| ИЗВЛЕЧЁННЫЙ ТЕКСТ |
Вначале они продвигались по берегу пролива, потом свернули и поскакали в долину, раскинувшуюся среди невысоких холмов. После нескольких часов быстрой езды перед ними открылся вид на широкую, чуть холмистую равнину, за которой сверкало Эгейское море, и на горизонте виднелись синие очертания гористых островов. Всадники свернули влево, в глубь полуострова и вскоре переправились через небольшой ручей, бежавший во влажной долине.
— Это Симоент! — воскликнул кто-то из свиты царя. И все с набожным восторгом стали глядеть на скромную речушку, о которой так часто упоминает Гомер. Но времени для размышления об этой знаменитой реке не было. Перед ними возвышался небольшой холм с крутыми склонами. На вершине его, вокруг маленького храма, теснились жалкие строения. Указав на них рукой, проводник сказал:
— Это Илион, Троя, некогда славный град Приама!
Стоявшие на холме Александр и его спутники не могли не признать, что древние жители Троады выбрали для своего города великолепное место — на самой оконечности Азиатского материка, где береговая линия разворачивалась почти под прямым углом. На западе раскинулось Эгейское море, на севере протянулся узкий и длинный пролив Геллеспонт. Город располагался на одинаковом расстоянии — приблизительно в одном часе ходьбы — от моря и от пролива. На западе у подножия холма по широкой долине бежал, извиваясь, Скамандр, впадавший в Геллеспонт, от Эгейского моря реку отделяла гряда невысоких холмов. По берегам реки росли деревья. С севера город огибала более спокойная и менее широкая река Симоент. Летом река полностью пересыхала. Симоент впадал в Скамандр, и Троя, таким образом, лежала как бы в вилке, образуемой этими двумя реками, что делало город труднодоступным для врага.

| СТРОКИ НАБОРА ДАННЫХ |
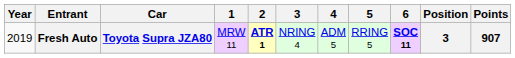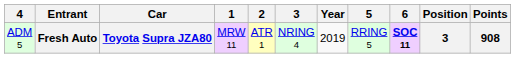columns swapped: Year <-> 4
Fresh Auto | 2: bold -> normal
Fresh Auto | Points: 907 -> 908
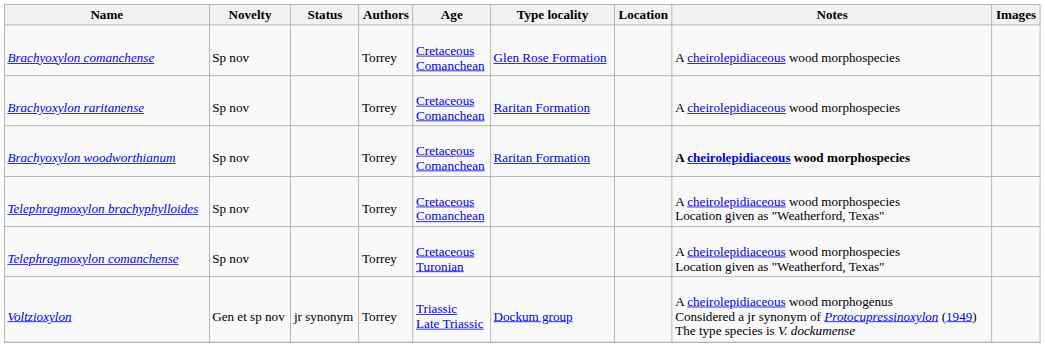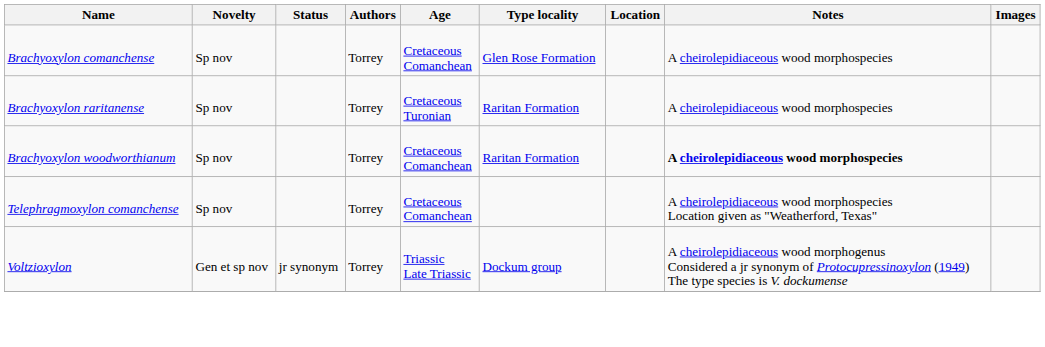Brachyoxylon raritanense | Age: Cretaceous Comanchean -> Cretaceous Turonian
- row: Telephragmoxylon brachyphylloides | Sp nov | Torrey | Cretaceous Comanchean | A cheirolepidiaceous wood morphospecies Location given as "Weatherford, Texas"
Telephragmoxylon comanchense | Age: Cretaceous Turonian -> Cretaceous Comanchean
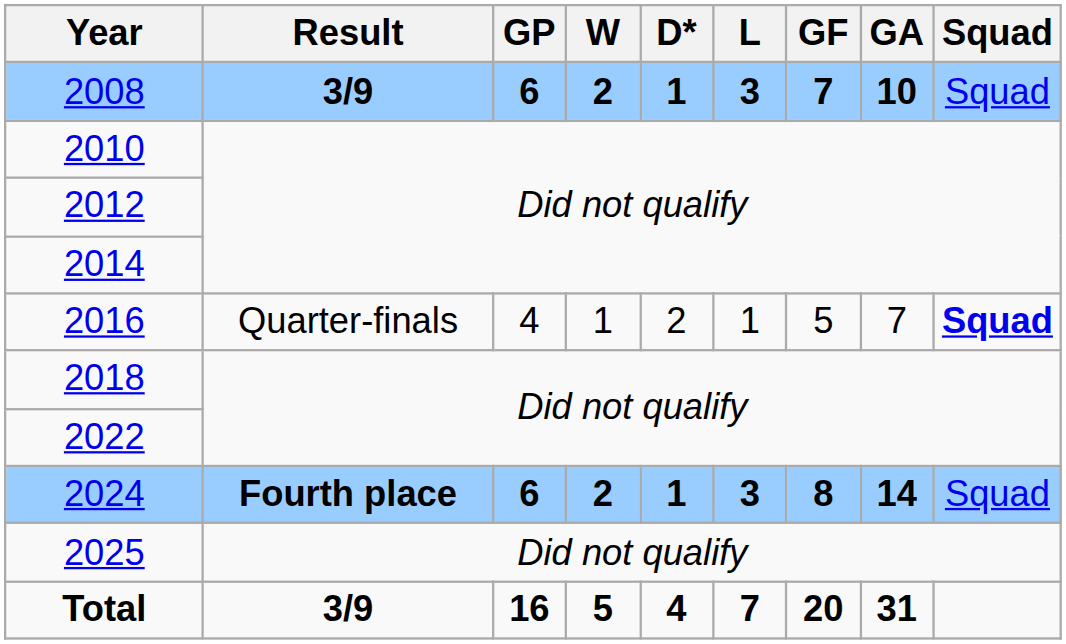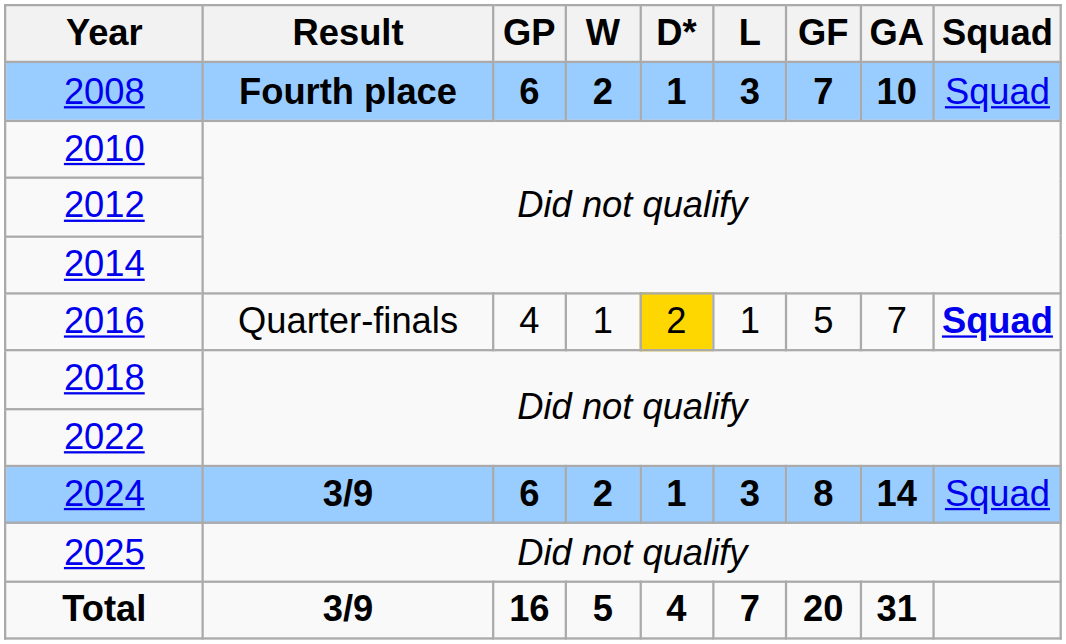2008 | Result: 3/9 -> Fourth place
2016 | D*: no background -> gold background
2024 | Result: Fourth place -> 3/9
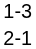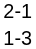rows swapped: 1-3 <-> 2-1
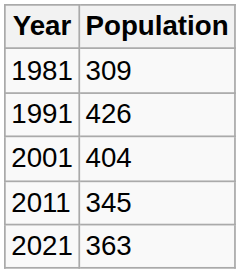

* * *

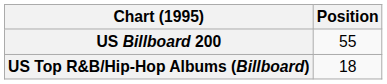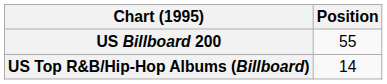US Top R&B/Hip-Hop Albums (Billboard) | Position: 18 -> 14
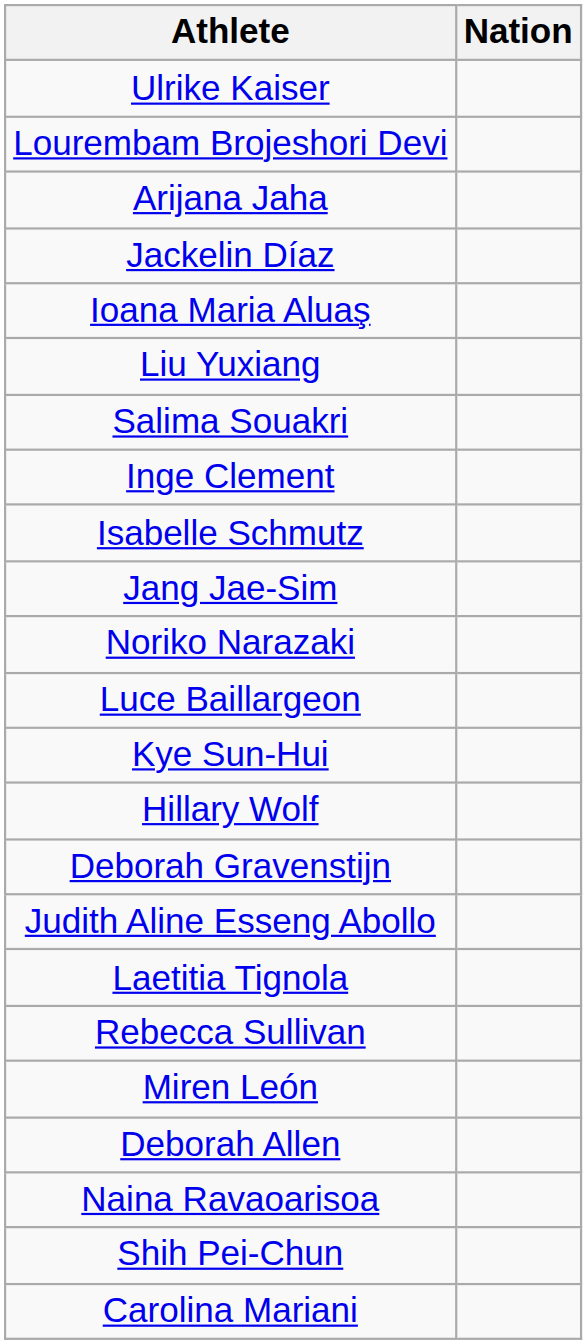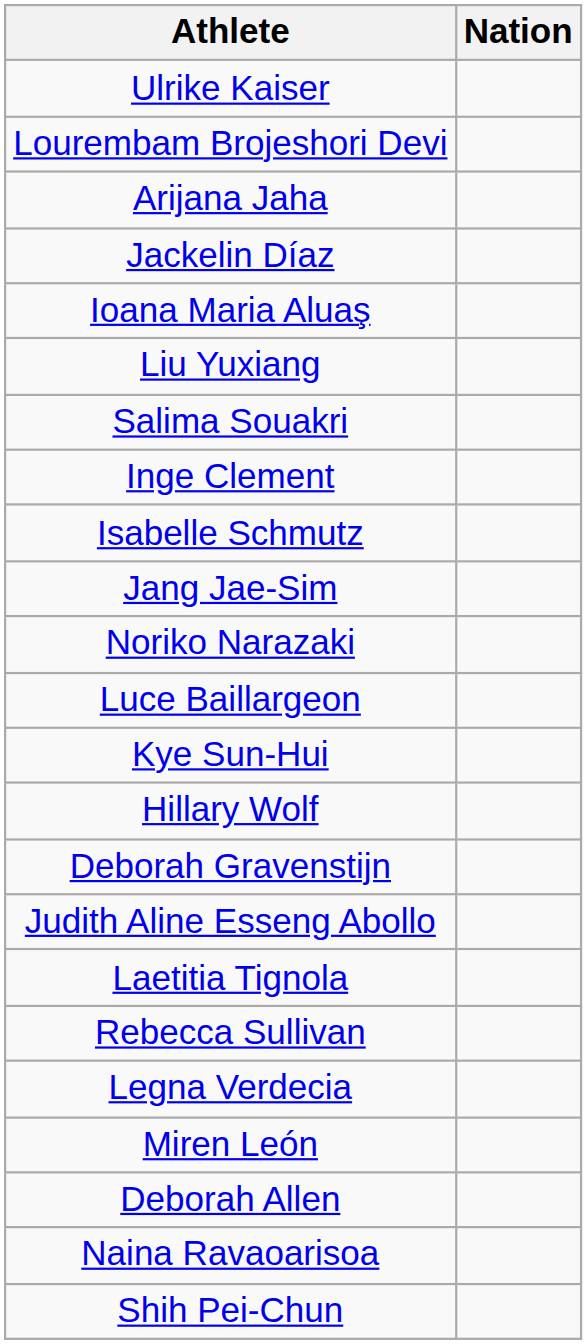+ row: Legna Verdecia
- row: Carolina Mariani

| ЗАДАНИЕ 1 |
Перечислите все водные объекты, названные в тексте о Трое по имени.
| ЗАДАНИЕ 2 |
Продолжите текст о Трое, начав сразу после его последнего предложения.
Приведённые позиции представляют собой самостоятельный материал и к тексту о Трое не относятся.

| ОТВЕТ К ЗАДАНИЮ 1 |
Эгейское море, Симоент, Геллеспонт, Скамандр.

| ОТВЕТ К ЗАДАНИЮ 2 |
Все описанные Гомером сражения и новинки происходили на равнине, по которой протекал Скамандр. Здесь стояла до неба пыль, поднятая копытами коней и колесами повозок, здесь шли бои между ахейскими дружинами и защитниками города. Равнина была усеяна трупами воинов, отданных на растерзание птицам и собакам.
Известно, что, высадившись на берег, греки разбили лагерь. Где находился этот лагерь, простоявший у стен Трои десять долгих лет? Расположиться у самых стен города он не мог — ахейцы должны были стеречь свои корабли[95]. Гомер неоднократно упоминает о том, что палатки и укрепления ахейцев находились на самом берегу моря, однако более точного места их расположения не указывает. Тем не менее отдельные намеки, содержащиеся в поэме, а также местная традиция говорят о том, что греки разбили свой лагерь не на берегу Эгейского моря, а на побережье Геллеспонта, неподалеку от устья Скамандра. Оттуда, двигаясь вдоль берега Скамандра, они и совершали набеги на город. Таким образом, строго говоря, Троя никогда не была блокирована со всех сторон. В течение многих лег она подвергалась непрестанным нападениям, но контакты с внешним миром полностью не прерывались. Поэтому-то Троянская война и могла тянуться так долго.
Если встать на священном холме Илиона спиной к морю и лицом на юго-восток, можно увидеть вдали массив лесистой горы Иды, где некогда пас стада Парис и где перед ним предстали три богини, потребовавшие, чтобы он решил их спор и вручил прекраснейшей золотое яблоко.
Все в этих местах, на что ни поглядишь, казалось овеянным поэзией, давно знакомым. Однако сам холм, не говоря уже о поселении на нем, разочаровал Александра и его спутников. Крутой, с отвесными труднодоступными склонами, холм был невелик. Его плоская поверхность составляла в длину в современных единицах немногим больше двухсот метров. Могли ли на этой площади разместиться тысячи защитников города, о которых говорит Гомер? А может быть, Илион — это только акрополь, крепость, а сам город располагался у подножия холма?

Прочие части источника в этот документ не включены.